» EXTRACTED INFORMATION:
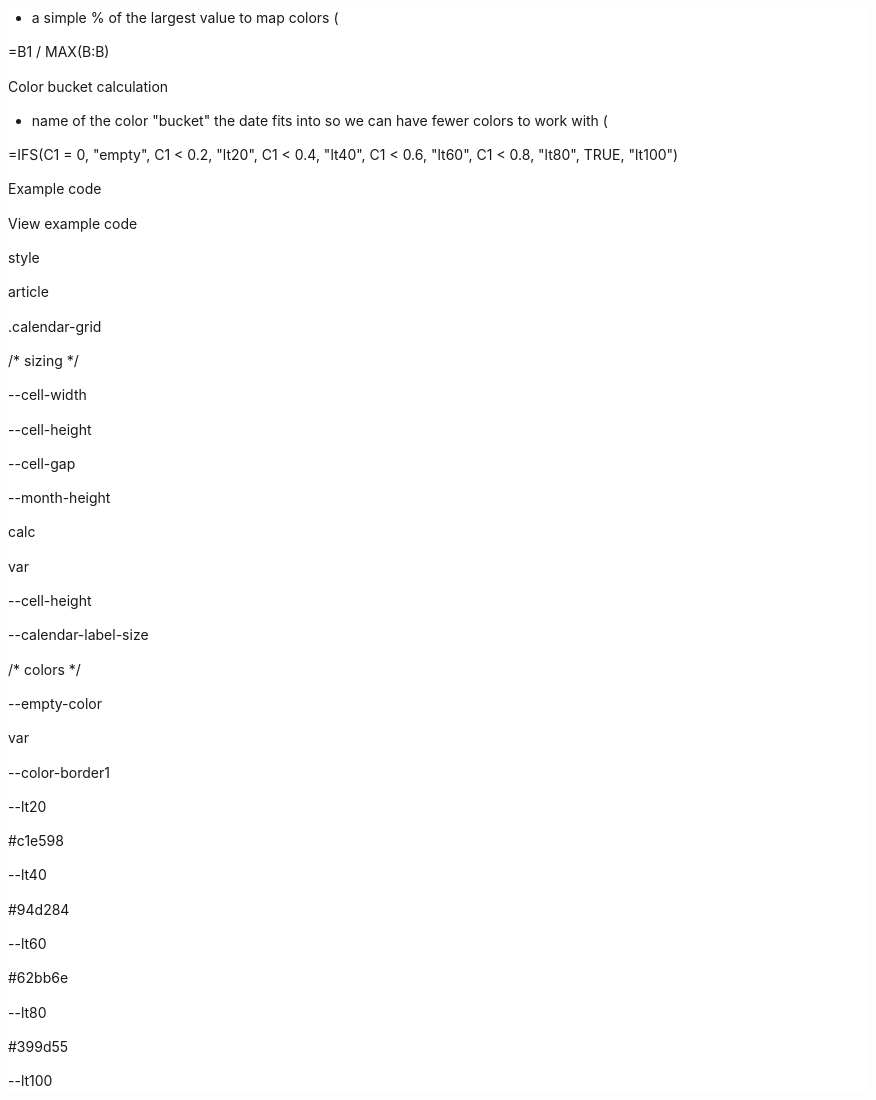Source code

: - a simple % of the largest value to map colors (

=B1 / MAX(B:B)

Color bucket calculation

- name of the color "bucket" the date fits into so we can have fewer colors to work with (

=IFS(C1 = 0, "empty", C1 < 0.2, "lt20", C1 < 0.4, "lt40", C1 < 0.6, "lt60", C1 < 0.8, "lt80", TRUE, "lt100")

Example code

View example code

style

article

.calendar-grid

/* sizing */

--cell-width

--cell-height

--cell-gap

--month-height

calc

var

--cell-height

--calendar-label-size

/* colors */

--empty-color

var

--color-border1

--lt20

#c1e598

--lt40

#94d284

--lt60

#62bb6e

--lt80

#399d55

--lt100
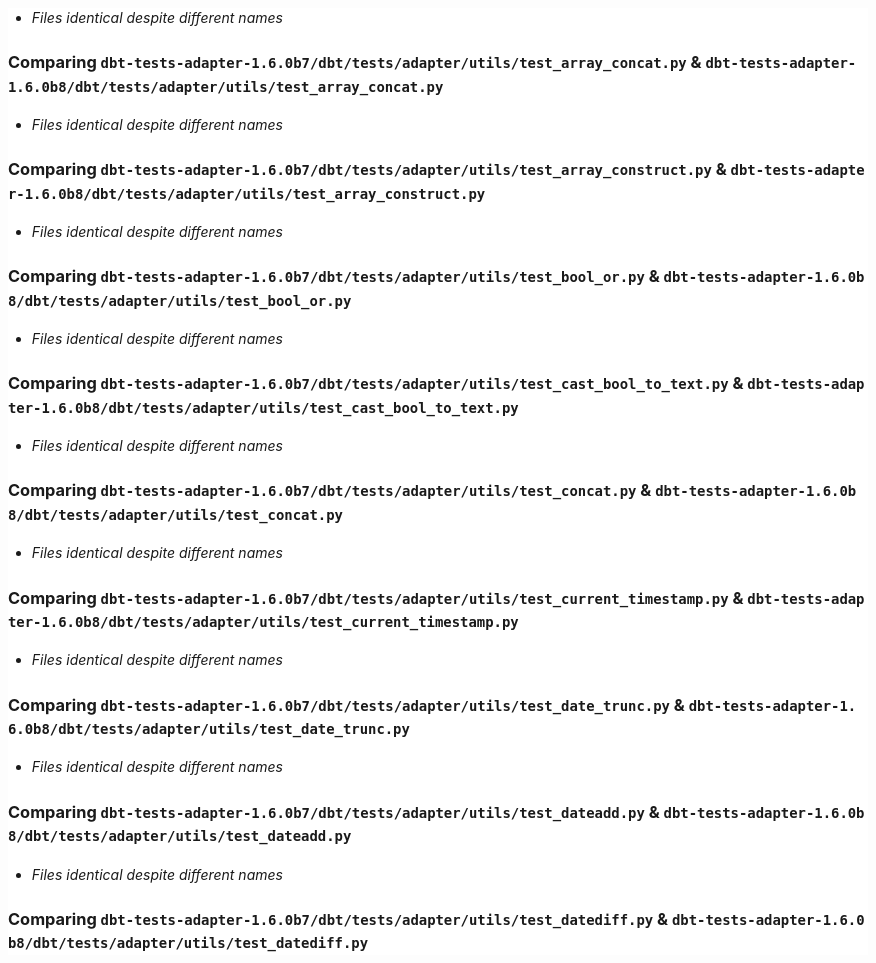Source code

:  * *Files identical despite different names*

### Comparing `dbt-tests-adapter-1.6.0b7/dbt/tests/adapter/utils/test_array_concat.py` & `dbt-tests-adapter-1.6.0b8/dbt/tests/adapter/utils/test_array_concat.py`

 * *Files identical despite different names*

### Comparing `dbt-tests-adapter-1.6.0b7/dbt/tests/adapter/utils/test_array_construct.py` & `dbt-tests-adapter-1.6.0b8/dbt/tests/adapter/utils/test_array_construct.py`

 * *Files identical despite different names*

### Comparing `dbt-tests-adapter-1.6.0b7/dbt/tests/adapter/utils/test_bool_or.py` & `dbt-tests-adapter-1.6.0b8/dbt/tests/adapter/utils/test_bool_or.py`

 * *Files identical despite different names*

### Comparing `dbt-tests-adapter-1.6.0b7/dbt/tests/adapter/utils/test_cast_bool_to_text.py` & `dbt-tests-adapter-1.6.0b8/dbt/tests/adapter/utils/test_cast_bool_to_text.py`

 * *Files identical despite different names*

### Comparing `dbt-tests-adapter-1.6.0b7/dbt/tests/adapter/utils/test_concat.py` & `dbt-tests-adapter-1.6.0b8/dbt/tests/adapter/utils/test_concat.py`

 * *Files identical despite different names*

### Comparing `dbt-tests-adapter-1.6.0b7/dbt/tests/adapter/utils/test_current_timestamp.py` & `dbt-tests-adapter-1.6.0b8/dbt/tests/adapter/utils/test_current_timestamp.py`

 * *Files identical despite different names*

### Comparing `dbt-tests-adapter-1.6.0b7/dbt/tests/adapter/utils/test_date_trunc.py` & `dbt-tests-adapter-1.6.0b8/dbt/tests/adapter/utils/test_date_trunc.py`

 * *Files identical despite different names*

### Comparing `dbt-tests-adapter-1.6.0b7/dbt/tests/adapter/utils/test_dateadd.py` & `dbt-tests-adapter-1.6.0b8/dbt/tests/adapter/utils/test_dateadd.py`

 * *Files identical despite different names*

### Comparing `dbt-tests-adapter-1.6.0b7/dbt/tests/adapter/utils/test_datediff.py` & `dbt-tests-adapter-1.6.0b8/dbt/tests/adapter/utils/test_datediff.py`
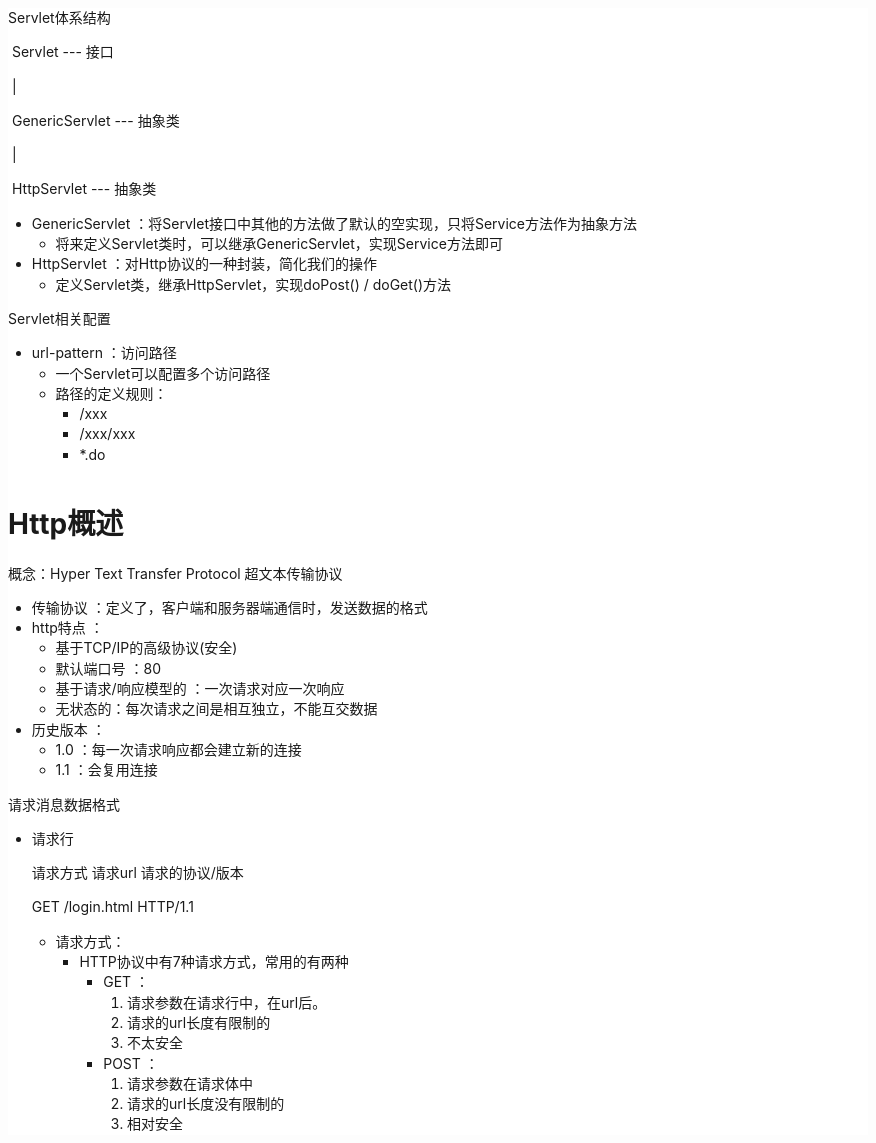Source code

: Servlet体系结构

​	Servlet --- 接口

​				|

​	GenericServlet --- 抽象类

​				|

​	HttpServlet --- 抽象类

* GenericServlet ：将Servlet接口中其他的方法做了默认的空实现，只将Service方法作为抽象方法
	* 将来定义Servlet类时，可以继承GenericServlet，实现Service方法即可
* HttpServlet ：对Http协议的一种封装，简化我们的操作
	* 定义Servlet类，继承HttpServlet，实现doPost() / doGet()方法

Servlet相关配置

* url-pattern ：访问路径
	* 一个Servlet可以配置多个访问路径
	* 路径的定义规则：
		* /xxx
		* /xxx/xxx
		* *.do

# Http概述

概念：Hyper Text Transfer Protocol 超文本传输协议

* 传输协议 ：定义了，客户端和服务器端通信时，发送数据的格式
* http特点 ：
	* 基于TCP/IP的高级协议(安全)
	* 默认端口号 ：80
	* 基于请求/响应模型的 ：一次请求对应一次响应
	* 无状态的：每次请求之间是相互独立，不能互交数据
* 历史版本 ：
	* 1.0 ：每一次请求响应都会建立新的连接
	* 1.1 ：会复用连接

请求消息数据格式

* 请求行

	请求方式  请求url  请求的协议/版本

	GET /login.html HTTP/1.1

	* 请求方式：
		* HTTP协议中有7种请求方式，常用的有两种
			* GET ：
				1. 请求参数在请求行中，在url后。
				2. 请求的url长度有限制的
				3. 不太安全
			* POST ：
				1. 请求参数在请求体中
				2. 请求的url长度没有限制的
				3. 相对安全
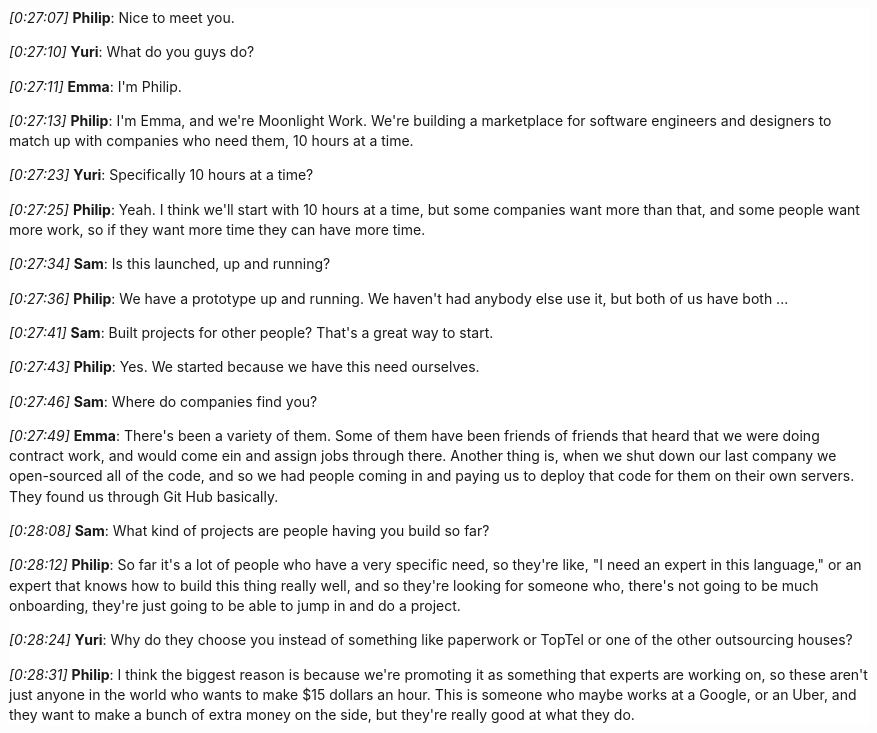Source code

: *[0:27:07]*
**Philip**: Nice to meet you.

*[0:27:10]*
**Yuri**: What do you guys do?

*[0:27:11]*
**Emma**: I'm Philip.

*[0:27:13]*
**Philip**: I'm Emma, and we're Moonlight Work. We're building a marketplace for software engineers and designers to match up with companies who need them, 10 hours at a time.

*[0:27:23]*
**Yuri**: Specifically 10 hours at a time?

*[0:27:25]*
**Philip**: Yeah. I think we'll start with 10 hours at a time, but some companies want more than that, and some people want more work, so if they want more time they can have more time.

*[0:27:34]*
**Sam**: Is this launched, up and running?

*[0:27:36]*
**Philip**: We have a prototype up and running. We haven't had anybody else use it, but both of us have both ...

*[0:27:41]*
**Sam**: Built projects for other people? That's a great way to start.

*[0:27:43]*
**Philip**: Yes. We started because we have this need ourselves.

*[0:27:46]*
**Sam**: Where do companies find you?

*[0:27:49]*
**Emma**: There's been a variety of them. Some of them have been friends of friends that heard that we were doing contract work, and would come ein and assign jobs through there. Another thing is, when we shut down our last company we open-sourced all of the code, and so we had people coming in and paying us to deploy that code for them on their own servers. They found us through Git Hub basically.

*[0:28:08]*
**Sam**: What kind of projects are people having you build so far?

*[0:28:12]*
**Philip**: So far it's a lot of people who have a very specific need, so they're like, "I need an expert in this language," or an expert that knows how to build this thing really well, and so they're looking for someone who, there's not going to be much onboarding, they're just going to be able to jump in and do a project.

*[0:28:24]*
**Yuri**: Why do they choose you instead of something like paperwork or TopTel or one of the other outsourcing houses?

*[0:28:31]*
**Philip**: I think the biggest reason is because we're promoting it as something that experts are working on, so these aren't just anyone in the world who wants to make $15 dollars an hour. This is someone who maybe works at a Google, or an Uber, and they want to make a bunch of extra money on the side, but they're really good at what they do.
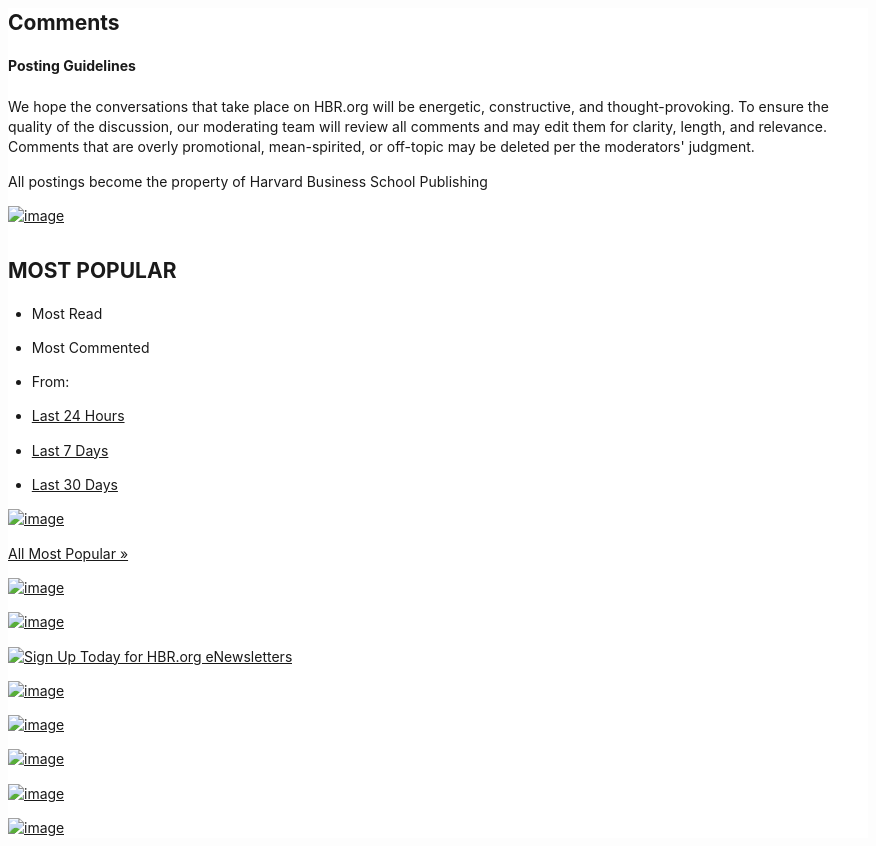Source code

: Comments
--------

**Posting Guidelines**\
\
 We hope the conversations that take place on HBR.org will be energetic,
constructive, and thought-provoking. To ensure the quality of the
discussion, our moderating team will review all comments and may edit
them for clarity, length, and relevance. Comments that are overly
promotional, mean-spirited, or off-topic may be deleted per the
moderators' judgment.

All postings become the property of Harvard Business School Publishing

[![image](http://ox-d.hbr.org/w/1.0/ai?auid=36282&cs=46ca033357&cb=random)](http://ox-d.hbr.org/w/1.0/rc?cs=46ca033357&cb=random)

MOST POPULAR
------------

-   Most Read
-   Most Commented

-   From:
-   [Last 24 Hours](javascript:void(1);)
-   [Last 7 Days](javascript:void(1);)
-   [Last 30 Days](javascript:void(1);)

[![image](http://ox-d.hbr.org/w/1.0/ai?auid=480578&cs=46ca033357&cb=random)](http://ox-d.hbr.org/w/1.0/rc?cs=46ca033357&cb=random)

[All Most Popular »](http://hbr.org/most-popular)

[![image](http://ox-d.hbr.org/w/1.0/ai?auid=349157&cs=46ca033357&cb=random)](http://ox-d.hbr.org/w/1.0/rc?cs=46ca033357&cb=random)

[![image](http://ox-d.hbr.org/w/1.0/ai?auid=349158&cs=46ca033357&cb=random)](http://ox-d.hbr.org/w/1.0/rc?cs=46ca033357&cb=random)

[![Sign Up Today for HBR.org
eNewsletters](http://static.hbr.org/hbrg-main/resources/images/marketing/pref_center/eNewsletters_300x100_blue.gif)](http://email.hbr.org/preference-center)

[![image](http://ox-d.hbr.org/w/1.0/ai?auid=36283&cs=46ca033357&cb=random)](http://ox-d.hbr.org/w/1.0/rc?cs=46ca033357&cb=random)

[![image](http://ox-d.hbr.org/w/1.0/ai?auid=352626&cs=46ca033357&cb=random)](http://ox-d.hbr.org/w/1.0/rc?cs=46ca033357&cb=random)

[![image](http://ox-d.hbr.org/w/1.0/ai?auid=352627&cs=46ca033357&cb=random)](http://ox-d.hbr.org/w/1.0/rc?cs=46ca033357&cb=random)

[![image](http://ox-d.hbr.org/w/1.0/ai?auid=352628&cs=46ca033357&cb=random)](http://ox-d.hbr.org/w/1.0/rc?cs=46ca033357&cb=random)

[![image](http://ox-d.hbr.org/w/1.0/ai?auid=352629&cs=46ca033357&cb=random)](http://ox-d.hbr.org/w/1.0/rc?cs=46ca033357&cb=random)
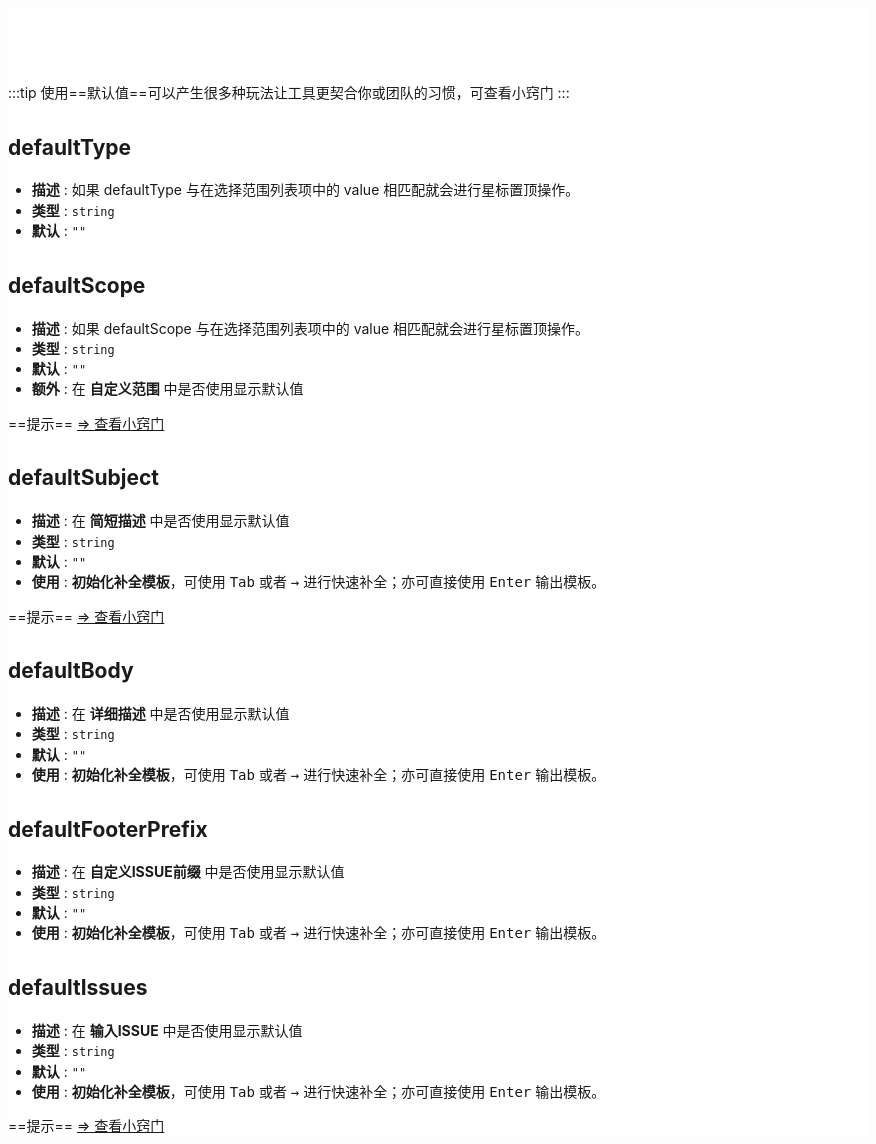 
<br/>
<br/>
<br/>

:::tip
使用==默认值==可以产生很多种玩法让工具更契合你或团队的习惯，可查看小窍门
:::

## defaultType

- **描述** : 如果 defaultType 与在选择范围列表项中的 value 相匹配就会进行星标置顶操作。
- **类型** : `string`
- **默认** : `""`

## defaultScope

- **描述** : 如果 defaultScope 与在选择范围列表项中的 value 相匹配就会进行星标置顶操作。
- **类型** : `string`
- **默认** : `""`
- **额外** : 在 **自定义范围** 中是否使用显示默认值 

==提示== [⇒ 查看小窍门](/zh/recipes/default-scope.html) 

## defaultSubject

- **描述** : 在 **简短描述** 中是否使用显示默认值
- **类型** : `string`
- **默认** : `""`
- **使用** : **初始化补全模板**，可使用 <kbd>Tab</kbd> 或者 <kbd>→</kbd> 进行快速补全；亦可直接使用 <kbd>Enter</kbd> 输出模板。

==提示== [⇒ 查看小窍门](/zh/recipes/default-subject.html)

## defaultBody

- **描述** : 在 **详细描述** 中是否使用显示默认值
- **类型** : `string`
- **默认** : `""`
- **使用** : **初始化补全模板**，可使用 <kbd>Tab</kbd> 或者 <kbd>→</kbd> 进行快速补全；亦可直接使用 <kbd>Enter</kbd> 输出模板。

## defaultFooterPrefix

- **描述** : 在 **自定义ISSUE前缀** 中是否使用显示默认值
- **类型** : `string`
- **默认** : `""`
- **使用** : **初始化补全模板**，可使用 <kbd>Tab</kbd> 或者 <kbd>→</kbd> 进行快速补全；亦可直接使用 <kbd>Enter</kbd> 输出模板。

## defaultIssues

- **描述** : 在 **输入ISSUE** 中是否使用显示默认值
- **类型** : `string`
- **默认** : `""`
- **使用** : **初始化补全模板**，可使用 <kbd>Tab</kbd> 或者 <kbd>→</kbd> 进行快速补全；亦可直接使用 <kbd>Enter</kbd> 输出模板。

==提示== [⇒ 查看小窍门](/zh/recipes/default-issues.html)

» YOUR ASSIGNMENT:
Search the listing above for "colors" and copy every line that has it.

» OUTPUT BELOW:
: - a simple % of the largest value to map colors (
- name of the color "bucket" the date fits into so we can have fewer colors to work with (
/* colors */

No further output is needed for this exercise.